- _Brief 1_
Using the text on neon, decide whether each statement agrees with it: (a) The rooftop placemaking sign at Junction House is LED, not neon. (b) Hong Kong is seeing more neon advertising than before. (c) In the With.It Home, BodinChapa Architects used neon to spell out explicit messages. Answer yes or no for each and quote the words that decide it.
- _Brief 2_
Revise the part of the text on neon that opens with "What I like" and closes with "has become architectural.", changing "brash" to "loud".

- _Text segment_
════════════════

At this point, it is well known that I am a big fan of neon. It is something that we have obviously worked to incorporate into our Junction House project through things like our rooftop placemaking sign (it's actually LED), our collaboration with local artist Thrush Holmes (his work incorporates neon), and the neon popup gallery that we hosted last year in collaboration with the Downtown Yonge BIA and Neon Demon Studio. So it was no surprise that a friend of mine sent me an ArchDaily article this morning talking about how neon lighting shapes architecture.
What I like about the piece, and the pictures it includes, is that it emphasize the spatial qualities and potential of neon. For a lot of us, neon has come to represent brash advertising. Neon is bright. That was and is great for advertising. But that association has been changing. Even cities like Hong Kong, which have for so long been synonymous with neon, are starting to lose that form of advertising. I'm not saying that loss is a good thing. But I do think that we are now seeing neon being used in completely different ways. It has become more creative. It has become architectural.
Below is an excerpt from the ArchDaily article that speaks to this same idea. But what you really want to do is shoot over and look at all of the photos.
Yet because neon is so fundamentally associated with signage, which can feel limiting or kitschy for some architects, it is often neglected. Rudi Stern writes further that “Unfortunately for many architects, neon is the last shoddy pink ‘pizza’ sign they have seen, and they summarily reject a medium that offers great promise as a spatial and environmental element.” Thus, despite its historical and commercial associations, neon has the potential to be even more than retro symbols or cosmopolitan phrases. Abstract designs, atmospheric colors, and the kinetic properties of light combined can completely alter a space even without references to a historical aesthetic or explicit messages. In the images of the With.It Home below, BodinChapa Architects have used neon in a non-representational way to create a stunningly memorable James Turrell-esque room that is simultaneously tranquil and radiant. Neon light has the power to completely transform a room even if used in as simple a way as lining the corners of the ceiling, due to the unique properties of light in conversation with the sense of space itself. If architects can move past its commercial associations and investigate its relationship to architectural space, neon can become an even more powerful atmospheric element than it is already.

════════════════

- _Records_

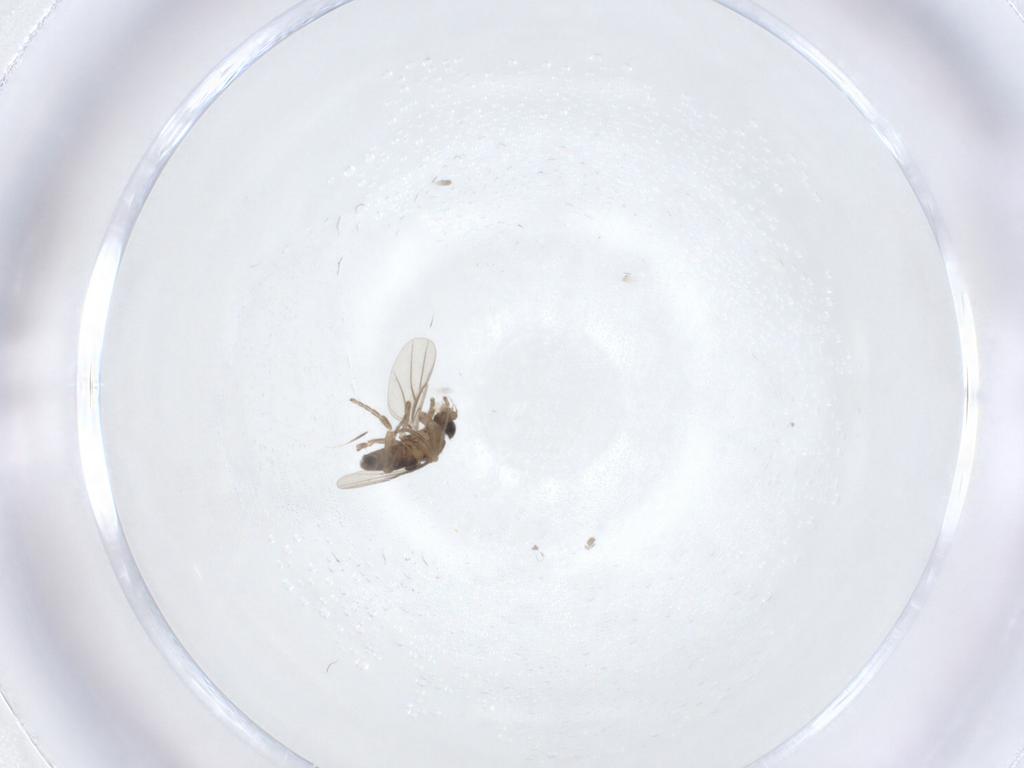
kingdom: Animalia
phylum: Arthropoda
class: Insecta
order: Diptera
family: Phoridae
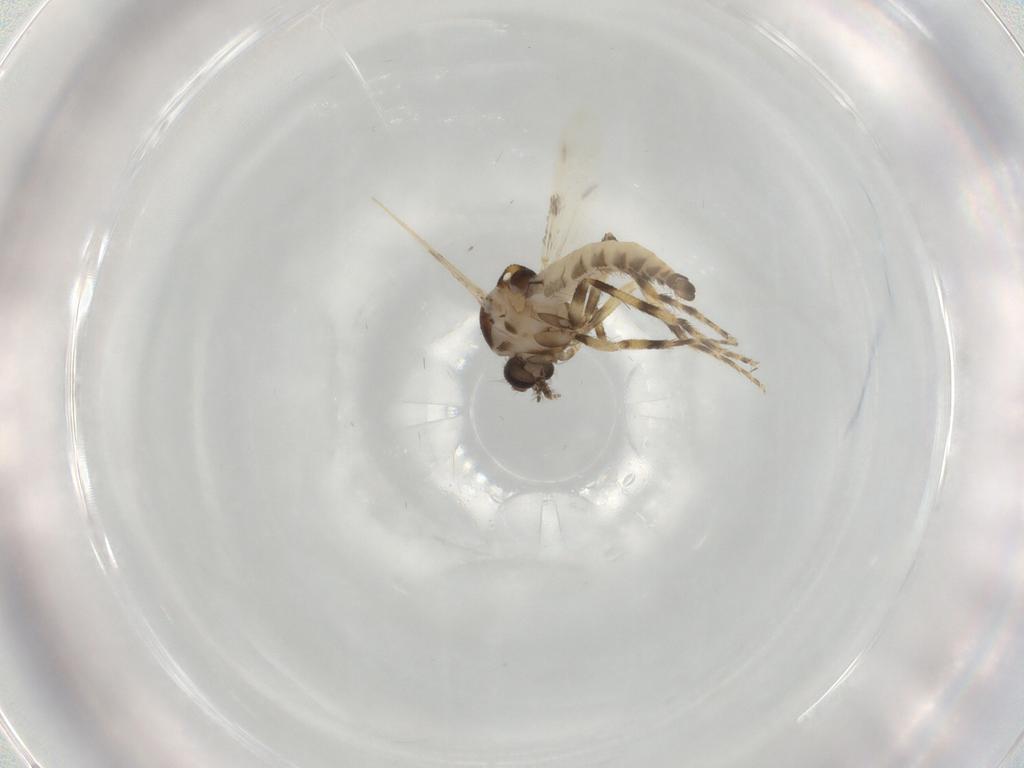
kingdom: Animalia
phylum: Arthropoda
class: Insecta
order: Diptera
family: Ceratopogonidae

════════════════

- _Solution 1_
(a) Yes: "our rooftop placemaking sign (it's actually LED)"
(b) No: "are starting to lose that form of advertising"
(c) No: "have used neon in a non-representational way"

- _Solution 2_
What I like about the piece, and the pictures it includes, is that it emphasize the spatial qualities and potential of neon. For a lot of us, neon has come to represent loud advertising. Neon is bright. That was and is great for advertising. But that association has been changing. Even cities like Hong Kong, which have for so long been synonymous with neon, are starting to lose that form of advertising. I'm not saying that loss is a good thing. But I do think that we are now seeing neon being used in completely different ways. It has become more creative. It has become architectural.